**Exercise set**
1) From the data deposit fingerprints text, extract the passage between "Fingerprint: DC-PC-IDR-F" and "journals, see .", inclusive, copying it word for word.
2) Extend the data deposit fingerprints text, picking up right after its final line.
-------- Document segment
Data deposit fingerprints

The notion of a data deposit fingerprint is the combination of data type, source, target, and future interaction description (the letters by each part above). When put together, the fingerprint describes what is being deposited, how the deposit takes place, and how the data may change in the future.

Use case examples

A selection of the longer list of examples in the main paper

    • JISC RDM DataFlow Project (University of Oxford)
      http://www.dataflow.ox.ac.uk/
      DataFlow implements a two-stage data management infrastructure: DataStage allows to locally work with, annotate, publish, and permanently store research data, while valuable datasets are preserved and published via the institutional DataBank platform.
      Fingerprint: DC-PC-SS-U (DataStage) + DC-PC-IDR-F (DataBank)
    • Edinburgh DataShare
      http://datashare.is.ed.ac.uk/
      Edinburgh DataShare is an online digital repository of multi-disciplinary research datasets produced at the University of Edinburgh. Researchers who have produced research data associated with an existing or forthcoming publication, or which has potential use for other researchers, are invited to upload their dataset for sharing and safekeeping. A persistent identifier and suggested citation will be provided.
      Fingerprint: DC-PC-IDR-F
    • LabArchives
      http://www.labarchives.com/
      LabArchives is a web-based commercial laboratory notebook that allows research groups to manage, securely store and publish their research data. LabArchives has recently signed a partnership with BioMed Central open access publisher to make this platform the default storage system for supplementary data to be published with research papers submitted to BMC journals, see .
      Fingerprint: DC-LE-TSS-U/F
    • Dryad
      http://datadryad.org/
      Dryad is an international repository of data underlying peer-reviewed articles in the basic and applied biosciences.
      Fingerprint: DC-P-PRR-F
    • arXiv service for dataset storage as suppl file
      http://arxiv.org/help/datasets/
      arXiv is primarily an archive and distribution service for research articles. arXiv provides support for data sets and other supplementary materials only in direct connection with research articles submitted, either storing them as ancillary files on arxiv or as linked datasets in the DataConservancy subject-based data repository.
      Fingerprint: DC-PC-SR-F
    • The Australian Repositories for Diffraction Images (TARDIS)
----------------
-------- Data extract
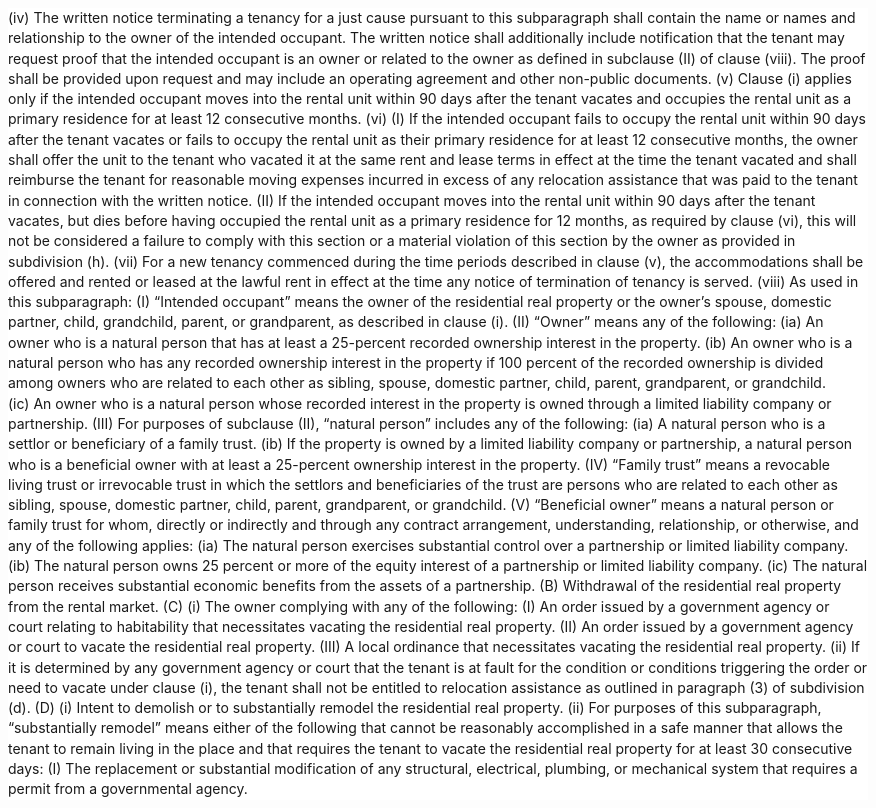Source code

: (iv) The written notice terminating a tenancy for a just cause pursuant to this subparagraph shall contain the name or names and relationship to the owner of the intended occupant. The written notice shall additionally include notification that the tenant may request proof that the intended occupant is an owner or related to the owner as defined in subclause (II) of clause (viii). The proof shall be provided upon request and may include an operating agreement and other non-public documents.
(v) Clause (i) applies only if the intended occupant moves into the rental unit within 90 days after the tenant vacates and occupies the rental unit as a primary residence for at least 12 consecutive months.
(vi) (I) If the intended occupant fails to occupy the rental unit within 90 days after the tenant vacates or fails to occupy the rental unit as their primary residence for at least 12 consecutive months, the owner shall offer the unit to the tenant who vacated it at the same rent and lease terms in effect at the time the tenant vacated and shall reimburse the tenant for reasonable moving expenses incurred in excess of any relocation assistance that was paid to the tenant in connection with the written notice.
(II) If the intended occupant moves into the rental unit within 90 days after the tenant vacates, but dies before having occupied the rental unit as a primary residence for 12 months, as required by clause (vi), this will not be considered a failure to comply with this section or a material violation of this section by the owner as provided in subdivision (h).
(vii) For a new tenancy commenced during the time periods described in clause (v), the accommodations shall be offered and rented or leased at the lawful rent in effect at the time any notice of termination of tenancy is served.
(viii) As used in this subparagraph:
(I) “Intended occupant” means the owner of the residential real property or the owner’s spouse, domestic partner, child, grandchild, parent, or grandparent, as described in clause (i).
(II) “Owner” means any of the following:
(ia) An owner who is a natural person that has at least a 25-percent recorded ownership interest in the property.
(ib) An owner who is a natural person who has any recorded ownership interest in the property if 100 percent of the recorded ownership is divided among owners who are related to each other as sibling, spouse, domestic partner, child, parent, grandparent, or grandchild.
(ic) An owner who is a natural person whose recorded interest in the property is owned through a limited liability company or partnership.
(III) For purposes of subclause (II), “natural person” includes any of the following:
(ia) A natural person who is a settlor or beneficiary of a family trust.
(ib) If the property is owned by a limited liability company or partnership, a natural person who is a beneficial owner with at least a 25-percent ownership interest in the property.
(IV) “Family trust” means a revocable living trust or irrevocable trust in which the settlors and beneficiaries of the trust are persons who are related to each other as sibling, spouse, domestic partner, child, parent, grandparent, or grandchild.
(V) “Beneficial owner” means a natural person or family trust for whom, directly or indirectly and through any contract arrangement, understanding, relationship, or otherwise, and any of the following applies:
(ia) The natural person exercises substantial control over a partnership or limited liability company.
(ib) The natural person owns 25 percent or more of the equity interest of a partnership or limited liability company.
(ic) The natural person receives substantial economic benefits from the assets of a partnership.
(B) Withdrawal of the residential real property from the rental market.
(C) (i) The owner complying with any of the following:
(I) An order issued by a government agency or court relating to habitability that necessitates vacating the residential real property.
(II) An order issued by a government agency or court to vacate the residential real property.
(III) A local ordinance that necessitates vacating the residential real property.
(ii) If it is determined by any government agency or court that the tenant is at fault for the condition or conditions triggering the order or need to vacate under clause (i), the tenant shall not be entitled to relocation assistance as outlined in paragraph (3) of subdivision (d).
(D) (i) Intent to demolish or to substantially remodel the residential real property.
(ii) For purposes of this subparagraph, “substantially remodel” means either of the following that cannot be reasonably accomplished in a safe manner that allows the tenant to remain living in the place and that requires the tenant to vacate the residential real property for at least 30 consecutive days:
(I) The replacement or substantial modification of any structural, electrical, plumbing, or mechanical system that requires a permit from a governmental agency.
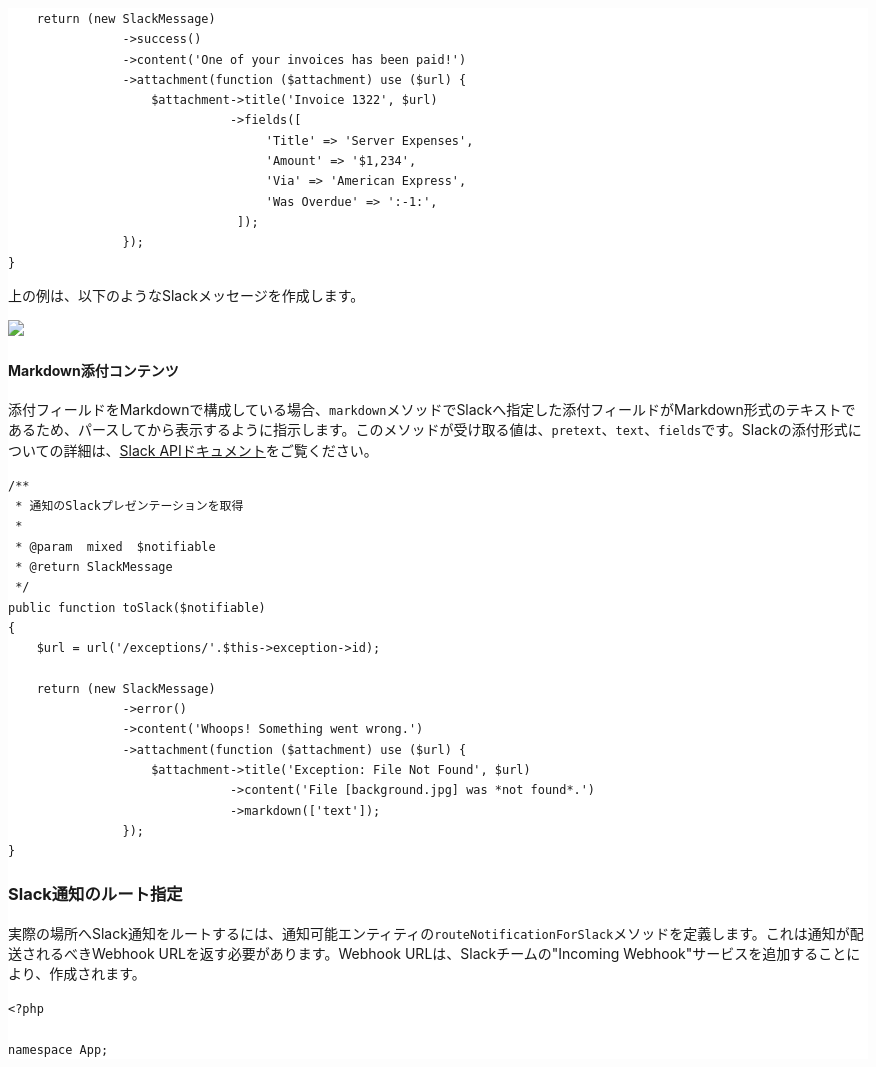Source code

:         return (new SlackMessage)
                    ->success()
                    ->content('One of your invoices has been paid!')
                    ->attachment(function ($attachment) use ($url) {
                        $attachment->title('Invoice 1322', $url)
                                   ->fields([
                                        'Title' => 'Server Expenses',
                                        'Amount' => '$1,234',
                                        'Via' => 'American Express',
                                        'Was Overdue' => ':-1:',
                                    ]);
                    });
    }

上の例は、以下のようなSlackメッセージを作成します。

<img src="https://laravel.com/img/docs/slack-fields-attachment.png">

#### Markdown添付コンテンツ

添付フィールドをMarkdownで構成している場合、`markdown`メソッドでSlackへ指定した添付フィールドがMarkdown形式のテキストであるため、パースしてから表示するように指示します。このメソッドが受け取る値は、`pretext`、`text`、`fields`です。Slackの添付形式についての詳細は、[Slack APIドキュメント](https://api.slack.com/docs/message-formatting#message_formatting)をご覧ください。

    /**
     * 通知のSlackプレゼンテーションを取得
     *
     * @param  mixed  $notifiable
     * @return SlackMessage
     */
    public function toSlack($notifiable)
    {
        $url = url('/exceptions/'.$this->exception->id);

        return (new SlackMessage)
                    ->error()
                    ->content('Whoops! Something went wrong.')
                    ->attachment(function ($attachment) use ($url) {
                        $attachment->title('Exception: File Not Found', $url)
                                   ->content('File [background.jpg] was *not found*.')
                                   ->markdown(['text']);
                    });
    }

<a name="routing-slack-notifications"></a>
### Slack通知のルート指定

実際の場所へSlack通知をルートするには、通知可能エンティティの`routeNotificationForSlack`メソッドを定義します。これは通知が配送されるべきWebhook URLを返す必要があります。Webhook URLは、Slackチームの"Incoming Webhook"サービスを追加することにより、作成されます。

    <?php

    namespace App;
----------------
**Response list**
1)
Fingerprint: DC-PC-IDR-F
    • LabArchives
      http://www.labarchives.com/
      LabArchives is a web-based commercial laboratory notebook that allows research groups to manage, securely store and publish their research data. LabArchives has recently signed a partnership with BioMed Central open access publisher to make this platform the default storage system for supplementary data to be published with research papers submitted to BMC journals, see .

2)
      http://www.tardis.edu.au/
      TARDIS/MyTARDIS is a data repository system for high-end instrumentation data capture from facilities such as the Australian Synchrotron. The program records the data generated by the experiment, catalogues it and transfers it back to the home institution (where the researcher can analyse the data).
      Fingerprint(s): DC-LE-SR-U + DD-R-IDR-F
    • figshare
      http://figshare.org/
      This unaffiliated platform allows researchers to store (and eventually to share and publish open access) all their research output, including figures, datasets, tables, videos or any other type of materials. Emphasis is made on its potential use for dissemination of unpublished and/or negative results.
      Fingerprint: DC-PC-UDR-F

Requirements for data deposit

From the above use cases we can extract a broad set of requirements for deposit of research data and associated collateral:

      1. Individual files will need to be transferred from the client to the server (DC)
      2. Groups of multiple files will need to be transferred from the client to the server (DC)
      3. Some clients will need to be able to stream files over a period of time; for example, when a piece of equipment is producing new measurements which need to be streamed to the server (DC)
      4. The client/server pair must be able to support the deposit of arbitrarily large files (DC)
      5. The client must be able to deliver only the content (without supporting metadata) to the server (DC)
      6. The client must be able to deliver both content and metadata to the server (DC, DD)
      7. The client must be able to deliver metadata only (without the data) to the server (DD)
      8. The client must be able to deliver collection metadata to the server (DCD)
      9. The client/server pair must be able to deal with network scalability issues, such as slow network speed or high latency, in order to adequately support large files. (DC, PC)
      10. The deposit must be possible from a person who is the originator/custodian of the data (PC, CRIS)
      11. The deposit must be possible from a non-human user, such as a piece of equipment, automated process or software intermediary (LE, CRIS)
      12. The deposit must be possible from a person or entity who is doing the deposit on-behalf-of the originator/custodian of the data (PC, LE, CRIS)
      13. Sometimes objects will need to be delivered to multiple destinations. Therefore the client must be able to deliver the same item to multiple locations. (R, P)
      14. Sometimes one part of an object will need to be sent to one location, and another part to a different location (for example, data to one location, metadata to another). Therefore, the client must be able to deliver different parts to different places, also taking into account (13). (CRIS, P)
      15. If different parts of the object go to different locations (e.g. data and metadata) as per (14), it should be possible for each location to know about the other(s). (CRIS, P)
      16. Further to (15), it should be possible to update an aspect of the object (e.g. the dataset or the metadata) with information regarding a related part of the object or a related work (e.g. the dataset associated with some metadata, or the publication derived from the data). (CRIS, P)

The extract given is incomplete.